- Kempston Central and East Location within Bedfordshire
- Population: 7,136 (2011 Census. Ward)
- OS grid reference: TL036478
- Civil parish: Kempston;
- Unitary authority: Bedford;
- Ceremonial county: Bedfordshire;
- Region: East;
- Country: England
- Sovereign state: United Kingdom
- Post town: BEDFORD
- Postcode district: MK42
- Dialling code: 01234
- Police: Bedfordshire
- Fire: Bedfordshire
- Ambulance: East of England
- UK Parliament: Bedford;

= Kempston Central and East =

Area of Kempston, Bedfordshire, England

Kempston Central and East is an electoral ward and area within Kempston, Bedfordshire, England.

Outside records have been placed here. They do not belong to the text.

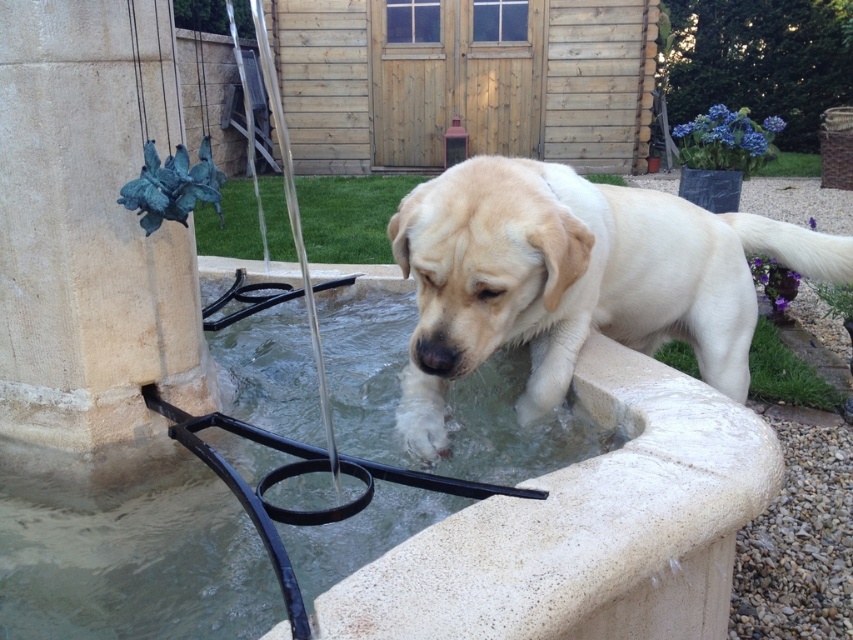
Question: Which point is farther from the camera taking this photo?

Choices:
 (A) (169, 356)
 (B) (422, 308)
 (C) (173, 536)

Answer: (A)

Question: Can you confirm if clear water at center is positioned above light beige fur at center?

Choices:
 (A) no
 (B) yes

Answer: (A)

Question: Is clear water at center to the right of light beige fur at center from the viewer's perspective?

Choices:
 (A) yes
 (B) no

Answer: (B)

Question: Among these points, which one is nearest to the camera?

Choices:
 (A) (155, 115)
 (B) (476, 340)
 (C) (398, 460)

Answer: (B)

Question: Observing the image, what is the correct spatial positioning of clear water at center in reference to green patina stone pillar at left?

Choices:
 (A) right
 (B) left

Answer: (A)

Question: Estimate the real-world distances between objects in this image. Which object is farther from the clear water at center?

Choices:
 (A) light beige fur at center
 (B) green patina stone pillar at left

Answer: (B)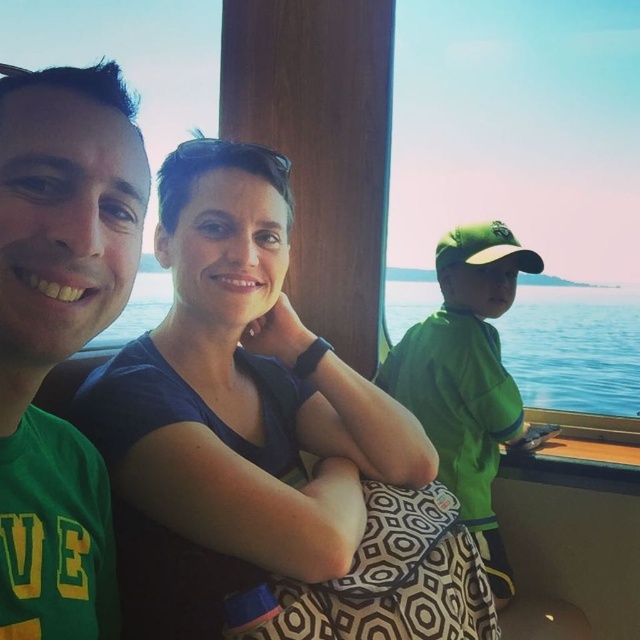
Who is lower down, green matte t-shirt at left or blue water at center?

green matte t-shirt at left is lower down.

Consider the image. Is green matte t-shirt at left to the left of blue water at center from the viewer's perspective?

Yes, green matte t-shirt at left is to the left of blue water at center.

Does point (108, 513) come closer to viewer compared to point (112, 330)?

Yes, it is.

Locate an element on the screen. green matte t-shirt at left is located at coordinates (60, 333).

Does matte blue shirt at center have a lesser height compared to green matte t-shirt at left?

In fact, matte blue shirt at center may be taller than green matte t-shirt at left.

What do you see at coordinates (234, 408) in the screenshot? Image resolution: width=640 pixels, height=640 pixels. I see `matte blue shirt at center` at bounding box center [234, 408].

Does point (164, 406) lie in front of point (93, 218)?

No, (164, 406) is behind (93, 218).

Find the location of a particular element. The height and width of the screenshot is (640, 640). matte blue shirt at center is located at coordinates (234, 408).

Between matte blue shirt at center and blue water at center, which one appears on the left side from the viewer's perspective?

matte blue shirt at center is more to the left.

Who is shorter, matte blue shirt at center or blue water at center?

With less height is blue water at center.

Does point (332, 572) come behind point (416, 300)?

That is False.

The width and height of the screenshot is (640, 640). I want to click on matte blue shirt at center, so point(234,408).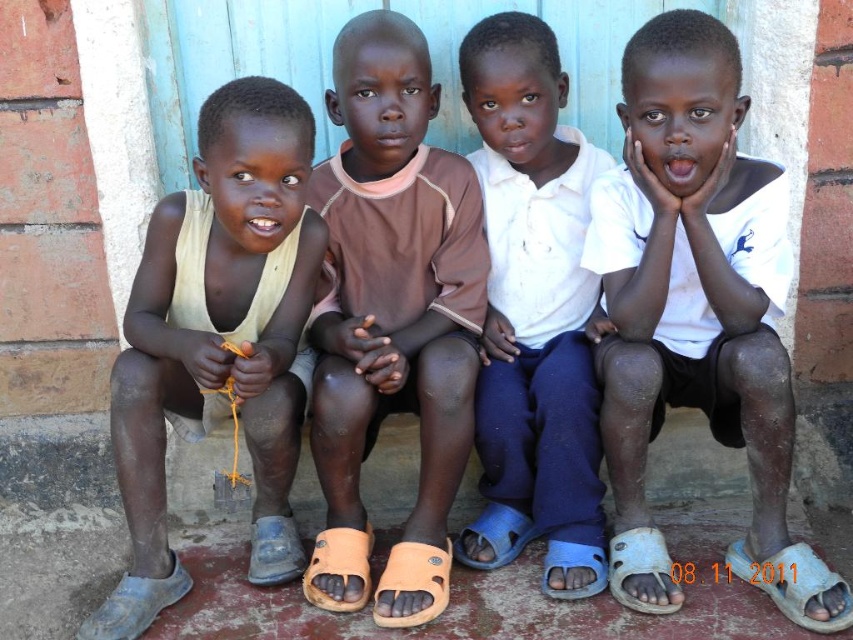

The boundaries of the ward are approximately the River Great Ouse to the north, the Midland Main Line railway line to the east, Elstow Road to south and Bedford Road to the west.

The area used to be a hamlet known as Kempston East End, but was absorbed into the Kempston Urban District in 1896. Today, Kempston Barracks and the Saxon shopping centre (including a Sainsbury's supermarket) are located within the boundaries of the ward.

Previously known as Kempston East, the ward's name was changed for the 5 May 2011 local elections and it became Kempston Central and East.